:: SOURCE EXTRACT ::

Document Similarity framework A framework to compare the documents by extracting and comparing triplets of the sentences in documents.
These instructions will get you a copy of the project up and running on your local machine for development and testing purposes. See deployment for notes on how to deploy the project on a live system.
What things you need to install the software and how to install them: Required Python modules in addition to basic libraries:
- sys
- os
- nltk (StanfordDependencyParser)
- subprocess
- parse
- pycorenlp
pip install spacy (>=3.0.6)
pip install networkx (>=2.5.1)
pip install flask (>=2.0.1)
pip isntall pycorenlp (>=0.3.0)
Install en_core_web_sm for nlp model:
pip install https://github.com/explosion/spacy-models/releases/download/en_core_web_sm-3.0.0/en_core_web_sm-3.0.0.tar.gz
We will use two Stanford packages. Download the packages using the link below:
- StanfordCoreNLP : https://stanfordnlp.github.io/CoreNLP/download.html
- Stanford parsor using https://nlp.stanford.edu/software/stanford-parser-4.2.0.zip
Note : Make sure you have java 8 and jdk 8 installed in your system. Then give the respective path name for CLASS_NAME and JAVAHOME environment variables (in simplification.py)
Open the command propmpt and run the following command( path_name : path where coreNLP file is downloaded)
java -mx4g -cp "{path_name}\stanford-corenlp-4.2.2\stanford-corenlp-4.2.2\*" edu.stanford.nlp.pipeline.StanfordCoreNLPServer -annotators "tokenize,ssplit,pos,lemma,depparse,natlog,openie" -outputFormat "json" -openie.triple.strict "true" -openie.max_entailments_per_clause 3
Open the terminal or new command prompt and go to 'App' folder:
flask run
- Open the browser and open http://localhost:5000/
- You can see the dsf framework running (It may take a little time initially to import all modules at first)
- Select the text files and upload it(The processing time depends on the processor speed and complexity of documents uploaded)
- Click on the buttons to get the reuired result(i.e, similarity score, keyword search or knowledge graph)

:::
:: ENTRIES SUPPLIED ::

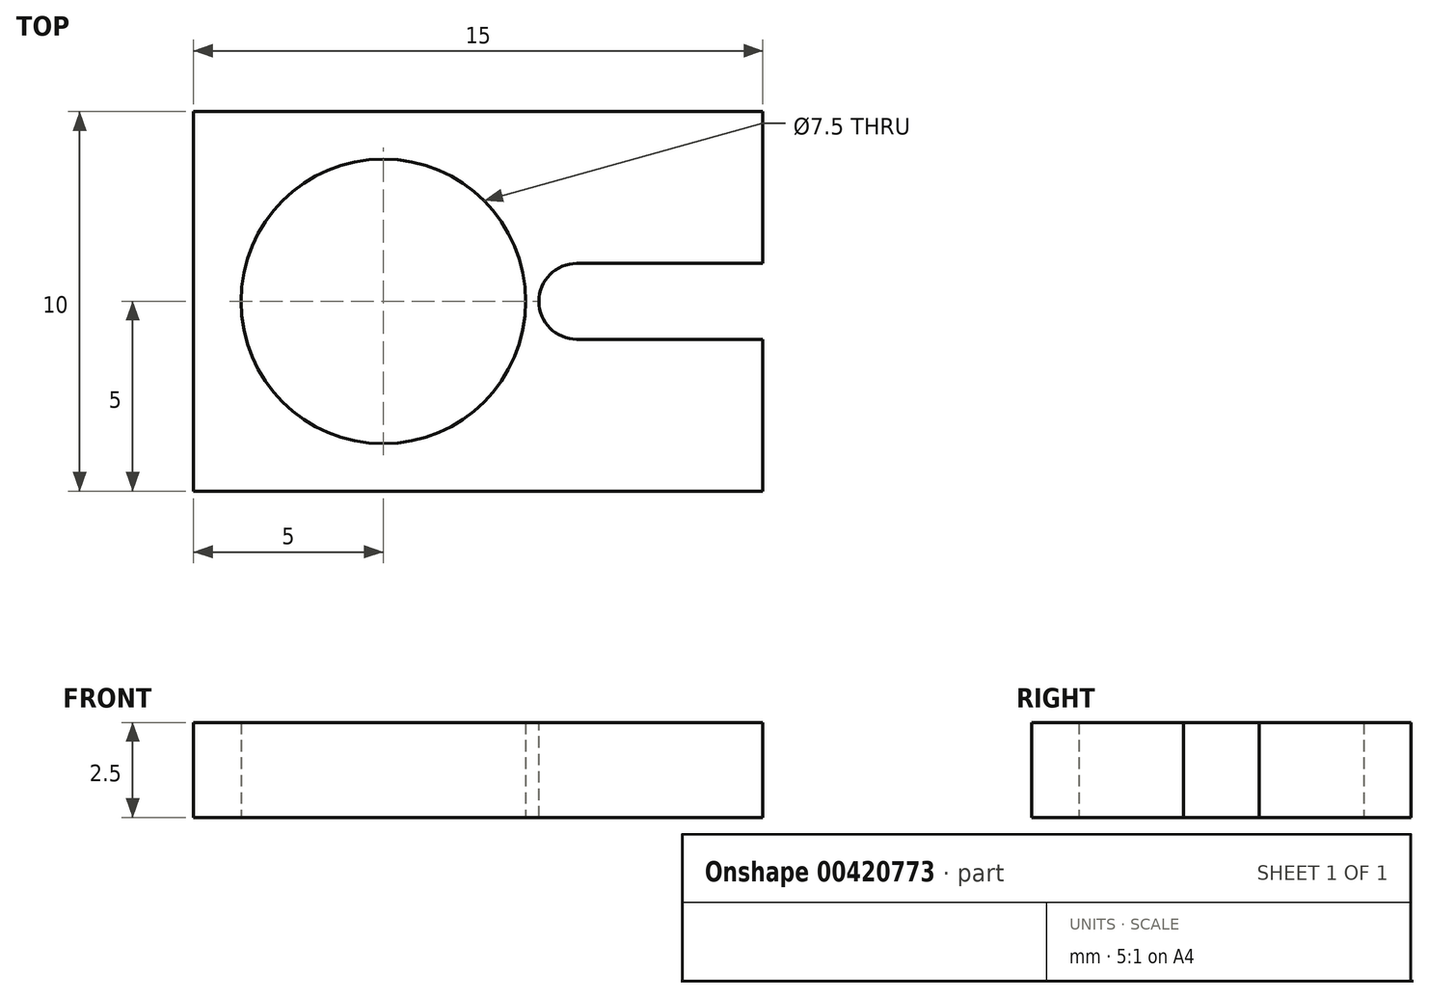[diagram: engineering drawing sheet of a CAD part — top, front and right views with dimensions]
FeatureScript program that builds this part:
annotation { "Feature Type Name" : "Feature", "Feature Type Description" : "" }
export const myFeature = defineFeature(function(context is Context, id is Id, definition is map)
    precondition{}
    {
        {
            var Q0;
            Q0=qCreatedBy(makeId("Top.planeOp"),FACE);
            var sketch = newSketch(context, id + "F0", { "sketchPlane" : qUnion([Q0])});
            skLineSegment(sketch, "E0.bottom", {"start": v(-5, 5) * mm, "end": v(10, 5) * mm});
            skLineSegment(sketch, "E0.top", {"start": v(-5, -5) * mm, "end": v(10, -5) * mm});
            skLineSegment(sketch, "E0.left", {"start": v(-5, 5) * mm, "end": v(-5, -5) * mm});
            skLineSegment(sketch, "E0.right", {"start": v(10, 5) * mm, "end": v(10, -5) * mm});
            skCircle(sketch, "E1", {"center": v(0, 0) * mm, "radius": 3.75 * mm});
            skLineSegment(sketch, "E2.right", {"start": v(10, 2.5) * mm, "end": v(10, -2.5) * mm});
            skLineSegment(sketch, "E3.bottom", {"start": v(10, 1) * mm, "end": v(4.1, 1) * mm});
            skLineSegment(sketch, "E3.top", {"start": v(10, -1) * mm, "end": v(4.1, -1) * mm});
            skLineSegment(sketch, "E3.left", {"start": v(10, 1) * mm, "end": v(10, -1) * mm});
            skLineSegment(sketch, "E3.right", {"start": v(4.1, 1) * mm, "end": v(4.1, -1) * mm});
            skSolve(sketch);
        }
        {
            var Q0;
            {var subQ8=sQuery(id+"F0.wireOp",EDGE,"E0.bottom");Q0=makeQuery(id+"F0.imprint","IMPRINT",FACE,{"disambiguationData":[TD([[makeQuery(id+"F0.imprint","IMPRINT",EDGE,{"derivedFrom":subQ8}),-1.0]])]});}
            extrude(context, id + "F1", {"entities" : qUnion([Q0]), "depth" : 2.5 * mm});
        }
        {
            var Q0;
            Q0=makeQuery(id+"F1.opExtrude","SWEPT_EDGE",EDGE,{"disambiguationData":[OSD([sQuery(id+"F0.wireOp",EDGE,"E3.bottom"),sQuery(id+"F0.wireOp",EDGE,"E3.right")])]});
            fillet(context, id + "F2", {"entities" : qUnion([Q0]), "radius" : 1 * mm, "tangentPropagation" : true, "allowEdgeOverflow" : false});
        }
        {
            var Q0;
            Q0=makeQuery(id+"F1.opExtrude","SWEPT_EDGE",EDGE,{"disambiguationData":[OSD([sQuery(id+"F0.wireOp",EDGE,"E3.top"),sQuery(id+"F0.wireOp",EDGE,"E3.right")])]});
            fillet(context, id + "F3", {"entities" : qUnion([Q0]), "radius" : 1 * mm, "tangentPropagation" : true, "allowEdgeOverflow" : false});
        }
    });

:::

### LIST OF TASKS
a: Could you reproduce the passage of the document similarity setup guide starting with "Document Similarity framework" and going on through "a live system."?
b: Which lines in the records contain the string "left"? Pick out each one in full, treating uppercase and lowercase as different.

### OUTPUTS IN ORDER
a:
Document Similarity framework A framework to compare the documents by extracting and comparing triplets of the sentences in documents.
These instructions will get you a copy of the project up and running on your local machine for development and testing purposes. See deployment for notes on how to deploy the project on a live system.

b:
            skLineSegment(sketch, "E0.left", {"start": v(-5, 5) * mm, "end": v(-5, -5) * mm});
            skLineSegment(sketch, "E3.left", {"start": v(10, 1) * mm, "end": v(10, -1) * mm});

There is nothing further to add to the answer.